Scuola e adolescenti. Disabilità in costante aumento?

Era ora che una rivista di grande prestigio e diffusione come Tuttoscuola affrontasse uno dei nodi più critici e sconvolgenti del panorama scolastico italiano degli ultimi vent’anni: l’aumento delle neurodiagnosi di disabilità. Siamo su numeri davvero imbarazzanti: 277.840 nell’anno in corso (2021) su una popolazione di 7.407.312, ossia circa il 3,8 per cento degli alunni ha o avrebbe disabilità, finendo sotto il cappello della Legge 104 e pertanto necessita dell’insegnante di sostegno e dell’assistente educativo. Si tratta della legge generale sulla disabilità che si usa anche per gli anziani, una legge che, in caso di basso reddito, dà diritto a un assegno e, nel caso di lavoro dipendente, a tre giorni di assenza dal posto di lavoro.

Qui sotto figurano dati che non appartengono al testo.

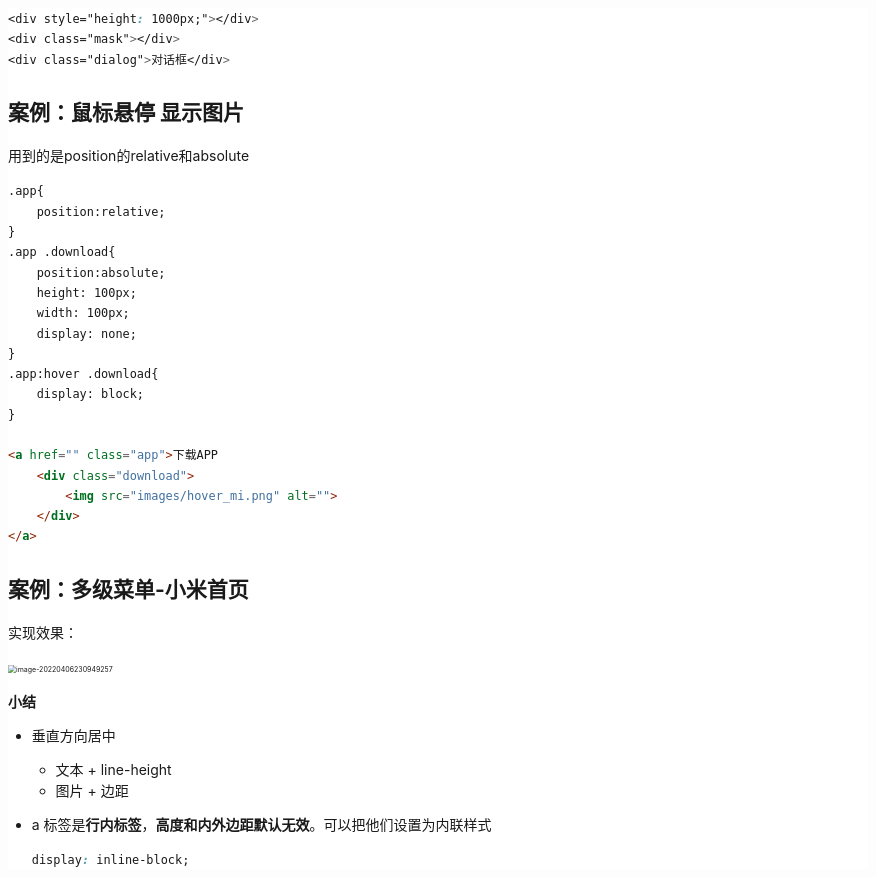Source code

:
 ```css
<div style="height: 1000px;"></div>
<div class="mask"></div>
<div class="dialog">对话框</div>
```



## 案例：鼠标悬停 显示图片

用到的是position的relative和absolute

```html
.app{
	position:relative;
}
.app .download{
	position:absolute;
	height: 100px;
	width: 100px;
	display: none;
}
.app:hover .download{
	display: block;
}

<a href="" class="app">下载APP
	<div class="download">
		<img src="images/hover_mi.png" alt="">
	</div>
</a>
```







## 案例：多级菜单-小米首页

实现效果：

<img src="E:\Typora学习笔记\Typora图片路径\image-20220406230949257.png" alt="image-20220406230949257" style="zoom: 50%;" />

**小结**

- 垂直方向居中

  - 文本 + line-height
  - 图片 + 边距

- a 标签是**行内标签**，**高度和内外边距默认无效**。可以把他们设置为内联样式

  ```css
  display: inline-block;
  ```
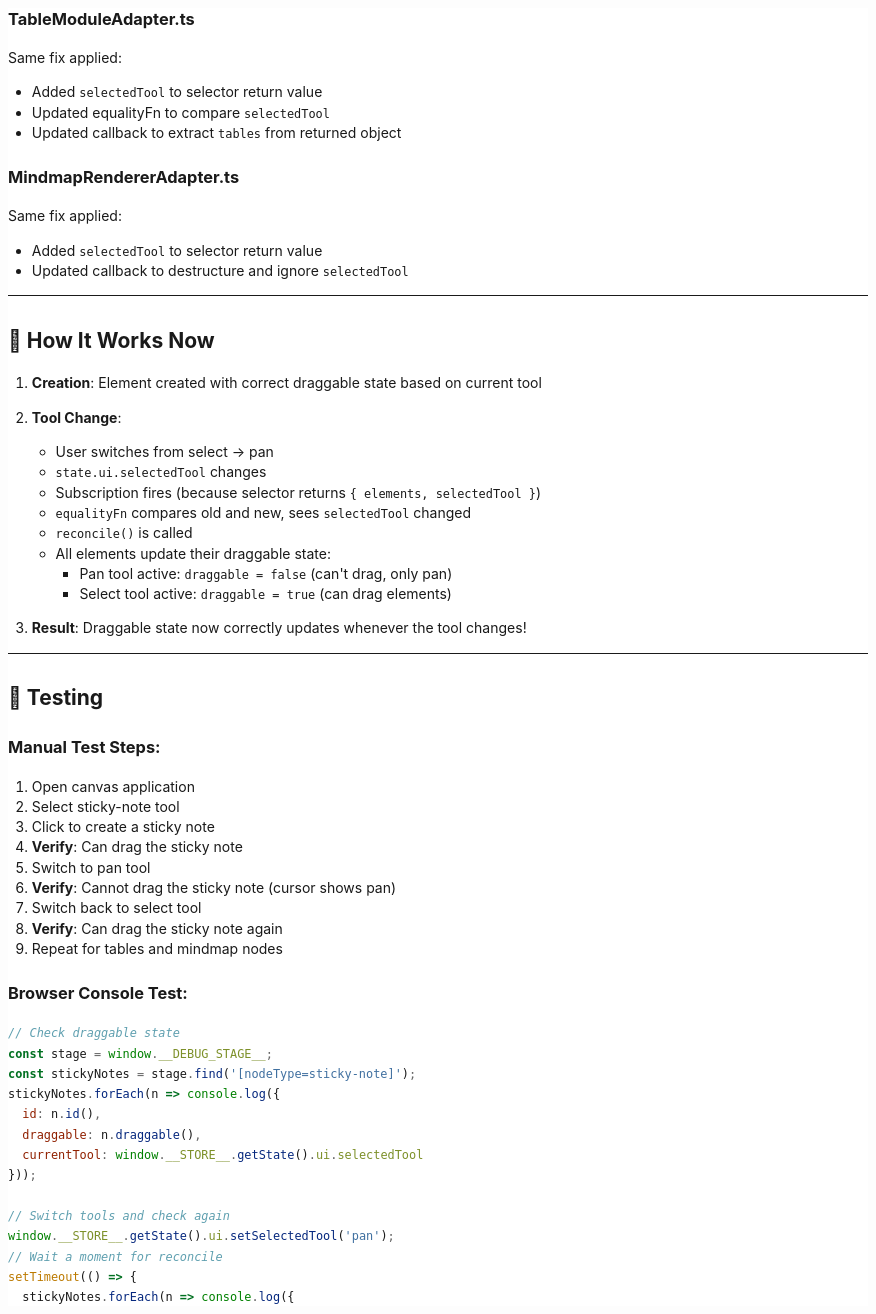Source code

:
 ```typescript
```

### TableModuleAdapter.ts

Same fix applied:
- Added `selectedTool` to selector return value
- Updated equalityFn to compare `selectedTool`
- Updated callback to extract `tables` from returned object

### MindmapRendererAdapter.ts

Same fix applied:
- Added `selectedTool` to selector return value
- Updated callback to destructure and ignore `selectedTool`

---

## 🎯 How It Works Now

1. **Creation**: Element created with correct draggable state based on current tool
2. **Tool Change**: 
   - User switches from select → pan
   - `state.ui.selectedTool` changes
   - Subscription fires (because selector returns `{ elements, selectedTool }`)
   - `equalityFn` compares old and new, sees `selectedTool` changed
   - `reconcile()` is called
   - All elements update their draggable state:
     - Pan tool active: `draggable = false` (can't drag, only pan)
     - Select tool active: `draggable = true` (can drag elements)

3. **Result**: Draggable state now correctly updates whenever the tool changes!

---

## 🧪 Testing

### Manual Test Steps:
1. Open canvas application
2. Select sticky-note tool
3. Click to create a sticky note
4. **Verify**: Can drag the sticky note
5. Switch to pan tool
6. **Verify**: Cannot drag the sticky note (cursor shows pan)
7. Switch back to select tool
8. **Verify**: Can drag the sticky note again
9. Repeat for tables and mindmap nodes

### Browser Console Test:
```javascript
// Check draggable state
const stage = window.__DEBUG_STAGE__;
const stickyNotes = stage.find('[nodeType=sticky-note]');
stickyNotes.forEach(n => console.log({ 
  id: n.id(), 
  draggable: n.draggable(), 
  currentTool: window.__STORE__.getState().ui.selectedTool 
}));

// Switch tools and check again
window.__STORE__.getState().ui.setSelectedTool('pan');
// Wait a moment for reconcile
setTimeout(() => {
  stickyNotes.forEach(n => console.log({ 
```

Chi sono questi alunni con disabilità? Questi 280 mila alunni/e che vivono sotto l’ombrello scolastico della disabilità? L’immaginario va alla carrozzina, l’immaginario va al bambino o ragazzo con grave deficit cognitivo; l’immaginario va – infine – al bambino Down. Dimentichiamocene. Sono in stragrande maggioranza disabilità su neurodiagnosi riguardanti stati emotivi o psicoemotivi e stati comportamentali. Si tratta di sigle che cominciano a entrare nell’immaginario collettivo: ADHD che la vulgata traduce in ipercinetismo; DOP per il disturbo oppositivo provocatorio; specialmente, negli ultimissimi anni, il boom dell’ASD, il cosiddetto spettro autistico, anch’esso su base emotiva e comportamentale. In altre parole, sono bambini, ragazzi, alunni che non si presentano in maniera molto dissimile da tutti gli altri, non hanno subito traumi alla nascita, ma si comportano “male”. Le loro emozioni sono eccessive, hanno reazioni parossistiche, il grado di adesione alla vita scolastica è basso, a volte molto basso. Nel giro di un tempo abbastanza rapido (dieci-quindici anni), nella scuola italiana è scomparso l’alunno cosiddetto “difficile”. Tutti gli insegnanti che hanno lavorato negli anni Settanta-Novanta ne avevano uno in classe: complicato da gestire, che provocava, che non seguiva alla lettera le attività proposte, che disturbava i compagni e che interveniva mentre l’insegnante stava spiegando, o tentava di farlo. Insomma, un soggetto un po’ terribile, una specie di Lucignolo. A un certo punto, questi monelli non sono più stati tollerati, non tanto sotto il profilo disciplinare, ma sotto un altro profilo: il loro comportamento “trasgressivo” non è più stato considerato un disturbo all’attività scolastica, ma un disturbo in quanto tale, ossia una malattia, altrimenti detta “disturbo neuropsichiatrico”. Ribaltando quindi la percezione del bambino da “alunno che disturba” ad “alunno che ha un disturbo”.

Ed ecco che tanti genitori si sentono raggiungere dalla frase “Fatelo vedere…”. E non si tratta di farlo vedere dal pediatra, bensì dal neuropsichiatra infantile, ovvero da colui che studia, cerca e cura le malattie mentali.

Ritengo che sarebbe molto più utile indagare quale educazione ricevono questi alunni. I genitori devono prendere in continuazione decisioni educative: andrebbero preparati, andrebbero date loro informazioni al riguardo, meglio se appena escono dai reparti di maternità. La mancanza di informazioni pedagogiche attendibili sta compromettendo l’educazione dei nostri figli e la situazione viene risolta stabilendo che sono malati.